9 Surely writing is fun, though.

“Fun” is a fairly new word that was coined to describe commercial activities which promised immediate gratification. A pinball machine is fun, but writing is not a pinball machine. Writing is closer to inventing a pinball machine in that you have to fumble with pieces and make countless mistakes before arriving at a point where something happens. It takes time for months of labor to become visible.

Do we write because it is fun? Surely the word for “fun” would have come into language long ago if writers depended on it to write. Surely a writer would have coined that word to explain to their friends why they would be missing the party in order to finish the book again.

Marguerite Duras couldn’t remember when she started to write, but she recalled that having a child stopped her from writing. Writing, for Duras, was her natural state, and having a child was the “unnatural” act.

Writing is irresistible. The writer’s gaze is covetous: it takes what it sees and alters it. Pliny the Elder said painting began with the “act of tracing an outline around a man’s shadow.” The writer uses words rather than paint. Artistic creation is the only activity that requires you to imagine the X’s, to solve for X and expand the realm of possibility. There is an element of desire in writing. And there is also a willingness to be consumed by what one is imagining.

Desire transforms us. Desire demands both tears and transformation. Every time I sit down with a poem in my mouth, it is the first lover—it demands the same thrall and humility, the same abandon, the same compulsion to escape the parts of myself that prevent me from meeting it. The urge for the poem never fails to stoke a pyre in my imagination, and then to withdraw, to leave me nothing except a heap of ash.

How do you title an ash heap? What is an appropriate way to name the thing that comes from permitting oneself to imagine the world differently?

When watching black and white movies, I study their compositional strategies. Poets can learn from the heavy parchment of silence, the insinuations of suspense, the demanding use of white space and jazz to carry dialogue and character.[1]

The word “insinuation” could not exist without that monosyllable of “sin” hidden inside it.

Writing is exciting, wild, outrageous, horrifying, disgusting, playful, dangerous, illicit, self-annihilating, laborious, difficult, ecstatic—but writing is not “fun” to me. Ultimately, it is a labor that combines passion, commitment, desire, and obsession. This labor is made more challenging by a tension between the writer and the text: the urge to consume and the urge to be consumed by words.

Three phonetic poems by Raoul Hausmann, Christian Morgenstern, and Man Ray.

There is still something missing, and maybe the thing that is missing is peculiar to poetry. Poets have a vision problem. We see things we hope won’t be true. Because we can’t stop thinking about what we’ve seen—we wrestle with it on the page. We poem those fears and tears with the worry of finding our words prophetic.

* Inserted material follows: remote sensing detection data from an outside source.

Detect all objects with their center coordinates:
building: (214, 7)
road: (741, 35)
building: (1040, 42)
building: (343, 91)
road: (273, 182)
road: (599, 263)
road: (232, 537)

There are poems I won’t write out of concern they might happen. There are fragments I refuse to piece together because doing so might make them feel real to me. A poem is not a wish, but it is a way of seeing things, and much of what we see is not paradise.[2]


  1. The absolute faux pas of a cigarette. Do people smoke in books or poems anymore? Is a jazz song the last location of a slow-burning cigarette?
  2. Haven't we always been a little afraid that we see more than those around us? That we see deeper, truer, closer somehow to the marrow? Isn't this another way of avoiding the problem of existence faced by every human being: how can we talk about death? How can I come to terms with something that resembles an ending? It's easier when you're very young, this vision problem. The child-poet silences trepidation with the delight of new belief, the wonder of the world laid bare, the fascination of what might yet happen. To be young is to have something little at stake.